> PROBLEMS AND TASKS:
• A. Print the part of the school construction text from "Additionally, in order" to "and implementation arrangements.", word for word.
• B. Decide whether each statement below agrees with the school construction text. Answer yes or no for each and quote the text's deciding words. (i) Ministries of Education can carry out a national stock-taking exercise. (ii) The ministry alone should develop the delivery strategy. (iii) When land is lacking, other ways to provide schools should be looked into.
• C. Extend the school construction text, starting after its last sentence.

EXCERPTED TEXT Start Marker

Logistical constraints in school construction

School construction can be hindered due to logistic constraints, such as lack of capacity, topographical issues, management issues, corruption, and the unreliable distribution of funds. The issues can often be anticipated or mitigated during the planning, implementation, and coordination phases of the construction projects. Comprehensive and thorough planning and preparation to prevent these problems can include a national school construction stock-taking exercise, and a well-developed school construction delivery strategy. During the actual project implementation, monitoring and evaluation activities should be continuously carried out to identify obstacles requiring attention, and to modify the program as needed. If sufficient capacity for does not exist, then technical support should be commissioned. In the case of contract management, capacity support can be achieved through delegating contract management to a designated agency, and/or decentralizing contract management to lower government bodies or to the community. If more binding supply constraints are present, such as the lack of available land, then alternative strategies to school construction should be explored.

Promising policy options

During the planning phase

In order for construction projects to have the required resources for successful implementation and to address any constraints that arise, there needs to be adequate political support from the government and support from development partners, as well as available technical professional assistance. Meetings between key stakeholders at the beginning of the school construction process will help facilitate cooperation between partners and bring in any additional required expertise.

Additionally, in order to adequately scope the country’s primary schooling infrastructure requirements, Ministries of Education can conduct a national stock-taking exercise, to assesses the current state of school infrastructure, anticipated future needs, the current national planning processes for school construction, and lessons learned from past projects. This exercise facilitates effective project planning and financing and promotes a harmonization between norms, management, and implementation arrangements.

Some key elements of a stocktaking exercise include:

  • Current status and future needs: Data on the school-age population, enrolments, retention and drop-outs rates, pupils per classroom ratio, geographical distribution and inequities between regions, buildings’ infrastructure status.
  • Planning and financing: Norms and standards for school construction, targeting mechanisms, responsibilities in planning processes, financing sources, expenditures on maintenance.
  • Context: Decentralization arrangements, water, and sanitation policy, construction sector, public procurement arrangements, environmental issues, transport.
  • Past program elements: Norms and standard designs, management systems, implementation mechanisms, maintenance, unit-costs, and cost-efficiency.
References
Theunyck, S. 2002. School construction in developing countries: What do we know? Washington D.C.: The World Bank. Retrieved from: https://humanitarianlibrary.org/sites/default/files/2014/02/Theunynck%2520(2002)%520School%2520Construction%2520in%2520Developing%2520Countires.pdf

Design a school construction delivery strategy

A school construction delivery strategy lays out all the features that will be addressed prior to and during the construction process and is a fundamental tool to facilitate effective project implementation. The strategy should be developed collectively, involving all relevant stakeholders for the construction project, which could also include professionals who can offer technical expertise.

The following is a list of important elements that should be included in a delivery strategy, (according to Bonner et al., n.d.) or that should be covered in some dimension in the school construction planning process:

  • Rationale, scope, and objectives of the program. Based on national standards and policies. Inclusion of how infrastructure will connect to other educational programmes, as well as other sectors.
  • Data and information. Data needed to identify the location, amount and state of existing building infrastructure, assess what additional infrastructure is required, correctly target resources, and economically plan new construction.

EXCERPTED TEXT End Marker
GIVEN ENTRIES Start Marker

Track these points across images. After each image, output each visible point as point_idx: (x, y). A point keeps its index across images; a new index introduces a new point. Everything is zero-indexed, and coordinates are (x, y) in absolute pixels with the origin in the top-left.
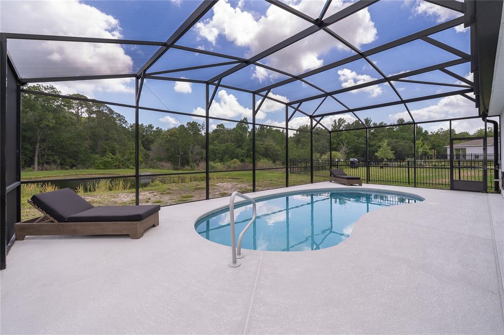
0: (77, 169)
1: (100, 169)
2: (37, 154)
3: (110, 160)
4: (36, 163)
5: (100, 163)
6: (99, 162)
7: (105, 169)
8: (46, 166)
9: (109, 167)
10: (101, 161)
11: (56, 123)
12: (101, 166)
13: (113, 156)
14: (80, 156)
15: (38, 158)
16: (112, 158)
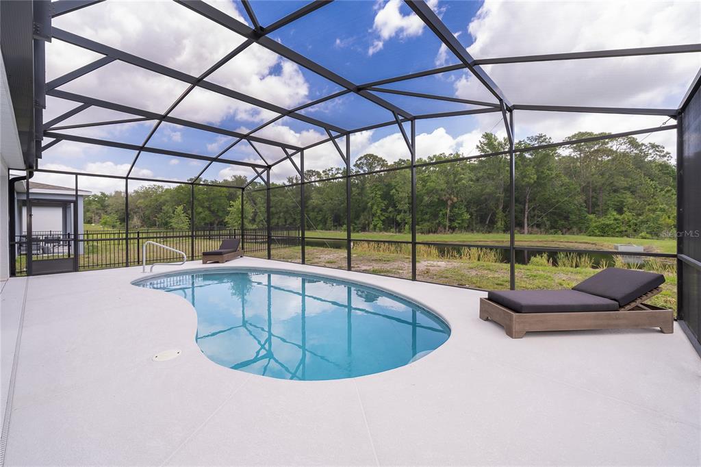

GIVEN ENTRIES End Marker
GIVEN ENTRIES Start Marker

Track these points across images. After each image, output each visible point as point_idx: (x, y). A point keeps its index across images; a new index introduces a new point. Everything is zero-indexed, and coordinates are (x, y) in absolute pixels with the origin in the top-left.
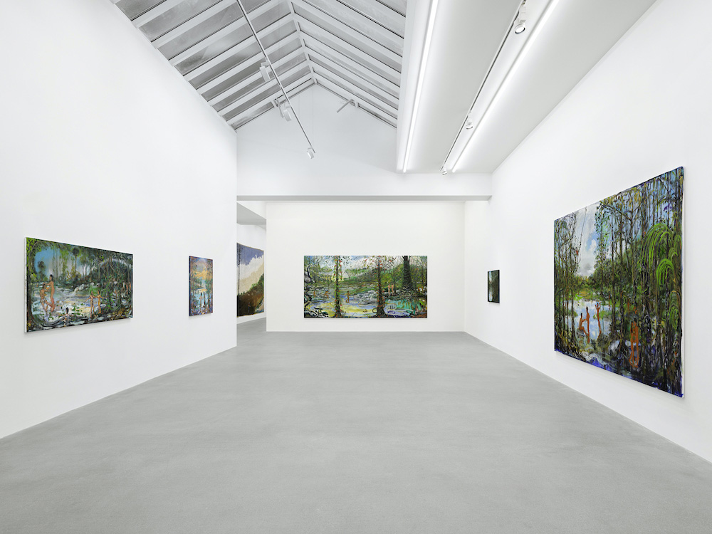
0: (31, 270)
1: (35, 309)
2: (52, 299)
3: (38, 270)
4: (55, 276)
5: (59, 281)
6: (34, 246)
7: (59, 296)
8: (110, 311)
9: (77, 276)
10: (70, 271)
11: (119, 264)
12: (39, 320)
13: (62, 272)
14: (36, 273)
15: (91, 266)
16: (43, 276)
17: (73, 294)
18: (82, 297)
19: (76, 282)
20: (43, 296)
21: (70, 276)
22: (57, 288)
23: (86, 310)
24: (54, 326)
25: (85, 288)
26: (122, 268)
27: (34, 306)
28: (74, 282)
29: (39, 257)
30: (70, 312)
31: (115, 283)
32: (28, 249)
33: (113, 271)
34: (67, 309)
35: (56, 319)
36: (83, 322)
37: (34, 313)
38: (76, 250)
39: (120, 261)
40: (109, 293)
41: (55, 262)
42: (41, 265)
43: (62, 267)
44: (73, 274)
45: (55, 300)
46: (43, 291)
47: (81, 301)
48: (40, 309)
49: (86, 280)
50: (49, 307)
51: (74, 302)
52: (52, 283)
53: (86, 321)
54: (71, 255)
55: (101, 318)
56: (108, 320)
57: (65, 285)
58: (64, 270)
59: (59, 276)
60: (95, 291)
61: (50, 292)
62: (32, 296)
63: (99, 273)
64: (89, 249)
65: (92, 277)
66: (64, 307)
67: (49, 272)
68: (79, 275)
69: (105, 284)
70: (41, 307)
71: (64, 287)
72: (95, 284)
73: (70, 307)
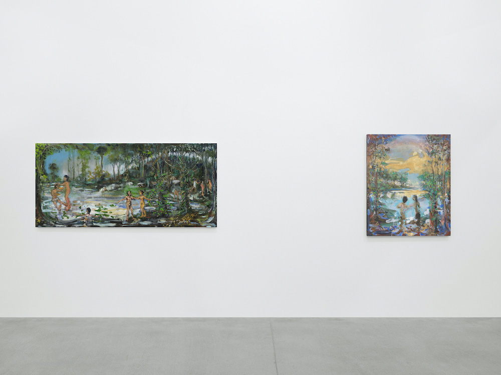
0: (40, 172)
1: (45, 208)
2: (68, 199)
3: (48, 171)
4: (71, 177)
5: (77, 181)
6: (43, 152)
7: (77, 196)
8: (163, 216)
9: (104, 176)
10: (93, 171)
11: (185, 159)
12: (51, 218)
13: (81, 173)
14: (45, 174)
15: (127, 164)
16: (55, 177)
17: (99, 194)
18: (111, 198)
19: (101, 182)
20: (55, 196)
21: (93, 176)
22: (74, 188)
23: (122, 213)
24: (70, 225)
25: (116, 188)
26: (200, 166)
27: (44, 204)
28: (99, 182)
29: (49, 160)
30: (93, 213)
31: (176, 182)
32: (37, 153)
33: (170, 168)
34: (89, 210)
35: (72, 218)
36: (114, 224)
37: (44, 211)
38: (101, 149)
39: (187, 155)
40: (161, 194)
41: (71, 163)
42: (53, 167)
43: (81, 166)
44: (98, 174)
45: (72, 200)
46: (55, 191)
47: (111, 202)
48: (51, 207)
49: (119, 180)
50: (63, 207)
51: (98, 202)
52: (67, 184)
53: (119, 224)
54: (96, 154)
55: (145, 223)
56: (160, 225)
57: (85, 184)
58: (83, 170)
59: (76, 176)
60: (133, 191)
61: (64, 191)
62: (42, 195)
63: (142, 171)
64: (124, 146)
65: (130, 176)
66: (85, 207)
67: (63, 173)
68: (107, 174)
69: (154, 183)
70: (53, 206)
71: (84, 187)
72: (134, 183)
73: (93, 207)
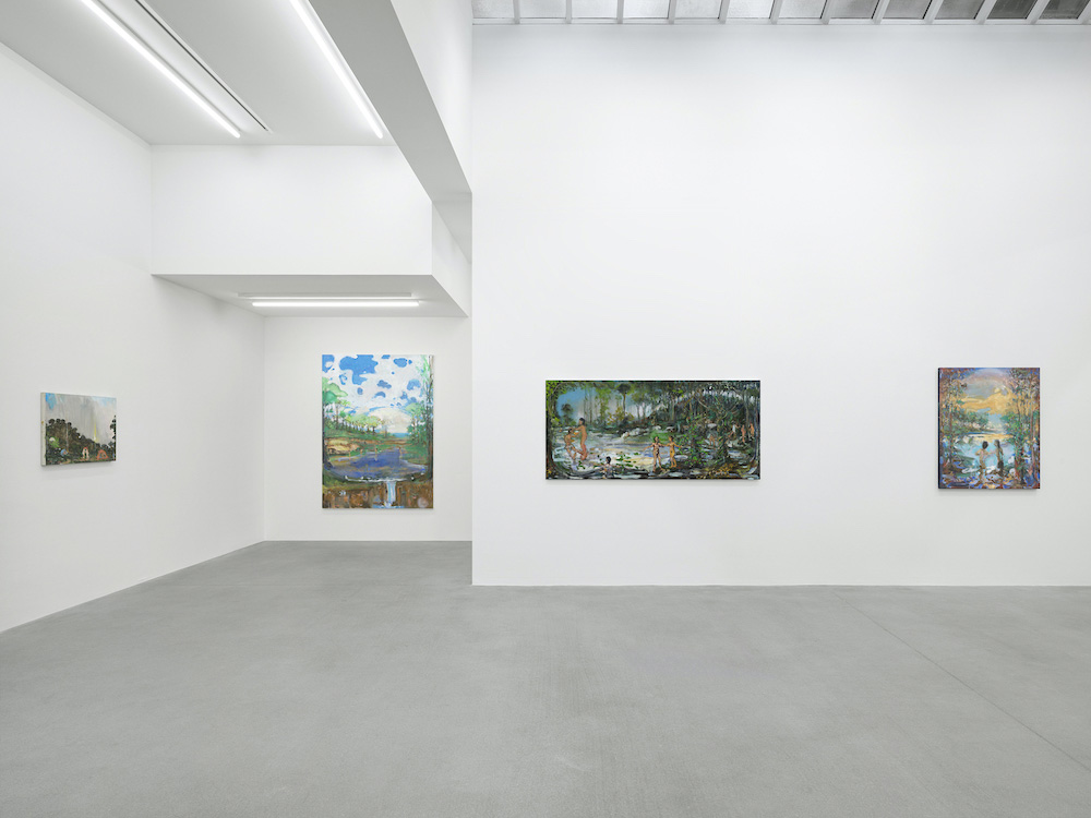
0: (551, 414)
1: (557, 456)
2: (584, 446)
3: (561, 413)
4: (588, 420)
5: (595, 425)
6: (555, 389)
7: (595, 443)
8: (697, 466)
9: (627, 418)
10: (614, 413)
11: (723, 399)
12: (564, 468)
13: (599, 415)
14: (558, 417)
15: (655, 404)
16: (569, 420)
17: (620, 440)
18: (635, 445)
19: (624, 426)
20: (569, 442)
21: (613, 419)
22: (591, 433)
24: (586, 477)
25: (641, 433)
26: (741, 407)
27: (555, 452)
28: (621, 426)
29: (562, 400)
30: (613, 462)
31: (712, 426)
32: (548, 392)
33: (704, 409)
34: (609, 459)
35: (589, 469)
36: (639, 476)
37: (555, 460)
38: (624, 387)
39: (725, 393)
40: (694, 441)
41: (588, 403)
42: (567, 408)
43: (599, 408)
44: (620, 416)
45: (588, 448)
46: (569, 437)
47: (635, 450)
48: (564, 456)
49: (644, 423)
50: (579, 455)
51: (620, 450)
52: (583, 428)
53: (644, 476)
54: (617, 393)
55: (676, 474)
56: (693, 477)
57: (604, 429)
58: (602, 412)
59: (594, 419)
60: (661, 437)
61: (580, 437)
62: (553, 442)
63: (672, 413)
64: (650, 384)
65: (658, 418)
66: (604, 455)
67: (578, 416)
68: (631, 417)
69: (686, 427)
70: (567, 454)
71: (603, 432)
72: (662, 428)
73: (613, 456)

GIVEN ENTRIES End Marker

> EXPECTED RESULTS:
• A.
Additionally, in order to adequately scope the country’s primary schooling infrastructure requirements, Ministries of Education can conduct a national stock-taking exercise, to assesses the current state of school infrastructure, anticipated future needs, the current national planning processes for school construction, and lessons learned from past projects. This exercise facilitates effective project planning and financing and promotes a harmonization between norms, management, and implementation arrangements.

• B.
(i) Yes: "Ministries of Education can conduct a national stock-taking exercise"
(ii) No: "The strategy should be developed collectively, involving all relevant stakeholders for the construction project"
(iii) Yes: "If more binding supply constraints are present, such as the lack of available land, then alternative strategies to school construction should be explored."

• C.
If data is not already available, then the strategy should determine how it will be collected and analysed (school mapping can be used as a method for example). This involves:

  • resource targeting, which involves the identification of criteria for the selection of regions and schools included in the infrastructure programs through a transparent process;
  • site selection, which involves an express need for a new school, that students will not travel excessive distances, that the site is in a suitable location and that the site located away from environmental hazards;
  • the procurement of data, which includes the proposed procurement system, justification for choice, and its alignment with national policies and standards, any additional capacity requirements for procurement system, and the requirements for developing contracts and documents;
  • involvement of schools and communities, which refers to the role of school and community in the process and how they will be supported;
  • risk management, monitoring, and evaluation. The main risks of the construction project and proposed strategies to address risks, how management will be assessed, how the program will be monitored, and how the final impact will be measured;
  • quality control, which touches the strategy for addressing quality control throughout implementation, the budgeted proposals for supervision, and the role of community members in maintenance and monitoring;
  • targets, budgets, and timeline, which should be as realistic as possible, should reflect timeframe and implementation arrangements, possible constraints, and needed preparation, and have a budget based on independent cost baseline;
  • financial planning and management, which should involve a general strategy for how financial planning and management will be undertaken, the risks of the proposed procurement and how they can be addressed (should be budgeted), how guidelines will be developed for community contracting (if that is chosen method), and an assets management strategy.
  • roles, responsibilities and capacity building, which includes delineated roles and responsibilities at each level of government, and for non-government actors, assessments of existing capacities and what is required to fill capacity gaps for effective project implementation, with a clear plan and budget, and assessments and budget for technical assistance needs.;
  • school planning and design, which should include national standards, and any modifications needed, proper sanitation system and toilet facilities, access to potable water and electricity, safe and secure classrooms, mitigated risks from hazards, durable spaces, with adequate levels of light and heat, and the identification of any expected issues related to the environment;
  • asset management, which involves how the program will support national policies on school facility maintenance, and the approaches for improved school maintenance including anticipated costs and capacity needs;
  • disability: Ensuring facility design is inclusive and accessible, as well as provides adequate support for those with disabilities; and
  • environmental and social assessment: Delineate what environmental and social assessments are required, who is responsible and key issues to be addressed.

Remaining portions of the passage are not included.